This post is part of the series 'Vulnerabilities'. Be sure to check out the rest of the blog posts of the series!
If your website allows users to upload zip files that will be extracted on the server, you should be careful. Websites are often protected against uploading large files. By default, Kestrel and IIS limit the size of a request to 30MB. Apache and nginx also have limits. However, this limit only applies to the uploaded file, not to its decompressed size. In the case of a zip file, a 10MB file can be compressed to a 281TB file (source). Imagine what a 30MB upload could expand to. If you decompress such a file in memory or on disk, you may run out of memory or disk space very quickly. This is a Denial-of-service (DOS) attack.

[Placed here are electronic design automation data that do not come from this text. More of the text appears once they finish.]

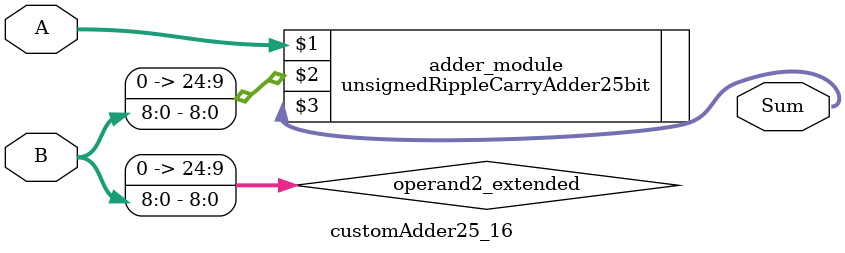
<source format=v>

module customAdder25_16(
                    input [24 : 0] A,
                    input [8 : 0] B,
                    
                    output [25 : 0] Sum
            );

    wire [24 : 0] operand2_extended;
    
    assign operand2_extended =  {16'b0, B};
    
    unsignedRippleCarryAdder25bit adder_module(
        A,
        operand2_extended,
        Sum
    );
    
endmodule
        
</source>
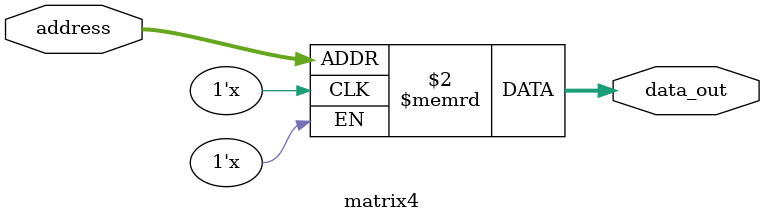
<source format=v>
module matrix4 (
    input wire [15:0] address,
    output reg signed [31:0] data_out
);
    (* ram_init_file = "weights4.mif" *) reg signed [31:0] memory [0:319];  // 32-bit values

    always @(*) begin
        data_out = memory[address];
    end
endmodule
</source>
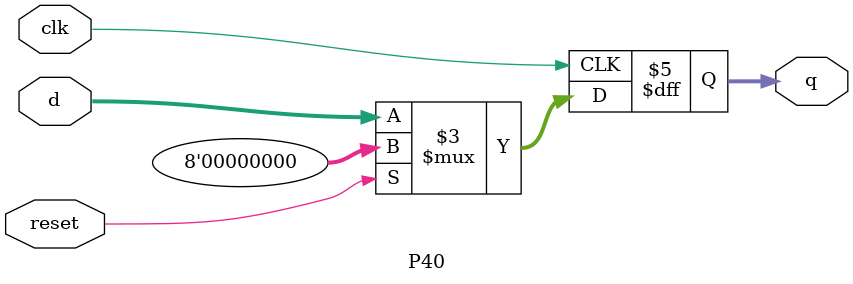
<source format=v>
module P40 (
    input            clk,
    input            reset,
    input      [7:0] d,
    output reg [7:0] q
);
  // 请用户在下方编辑代码
  always @(posedge clk) begin

    if (reset) q <= 8'b0;
    else q <= d;

  end

  //用户编辑到此为止
endmodule

</source>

You need to check the contents of the zip file before processing it. Each entry in a zip file has a header that declares its uncompressed size. However, you cannot fully trust this value. It is only an informational field set by the tool that created the archive. Legitimate applications set it correctly, but an attacker will not. So, you should first check the declared size from the header to detect suspiciously large files, and then throw an exception if the actual extracted size exceeds the expected limit.
C#
const long MaxLength = 10 * 1024 * 1024; // 10MB
using var zipFile = ZipFile.OpenRead("sample.zip");
// Quickly check the value from the zip header
var declaredSize = zipFile.Entries.Sum(entry => entry.Length);
if(declaredSize > MaxLength)
throw new Exception("Archive is too big");
foreach (var entry in zipFile.Entries)
{
using var entryStream = entry.Open();
// Use MaxLengthStream to ensure we don't read more than the declared length
using var maxLengthStream = new MaxLengthStream(entryStream, entry.Length);
// Be sure to use the maxLengthSteam variable to read the content of the entry, not entryStream
using var ms = new MemoryStream();
maxLengthStream.CopyTo(ms);
}
Here's the code for the MaxLengthStream class. It is a read-only stream that throws an exception when you read more than the specified maximum length.
C#
internal sealed class MaxLengthStream : Stream
{
private readonly Stream _stream;
private long _length = 0L;
public MaxLengthStream(Stream stream, long maxLength)
{
_stream = stream ?? throw new ArgumentNullException(nameof(stream));
MaxLength = maxLength;
}
public long MaxLength { get; }
public override bool CanRead => _stream.CanRead;
public override bool CanSeek => false;
public override bool CanWrite => false;
public override long Length => _stream.Length;
public override long Position
{
get => _stream.Position;
set => throw new NotSupportedException();
}
public override int Read(byte[] buffer, int offset, int count)
{
var result = _stream.Read(buffer, offset, count);
_length += result;
if (_length > MaxLength)
throw new Exception("Stream is larger than the maximum allowed size");
return result;
}
// TODO ReadAsync
public override void Flush() => throw new NotSupportedException();
public override long Seek(long offset, SeekOrigin origin) => throw new NotSupportedException();
public override void SetLength(long value) => throw new NotSupportedException();
public override void Write(byte[] buffer, int offset, int count) => throw new NotSupportedException();
protected override void Dispose(bool disposing)
{
_stream.Dispose();
base.Dispose(disposing);
}
}
You are now safe when extracting archive files on your server.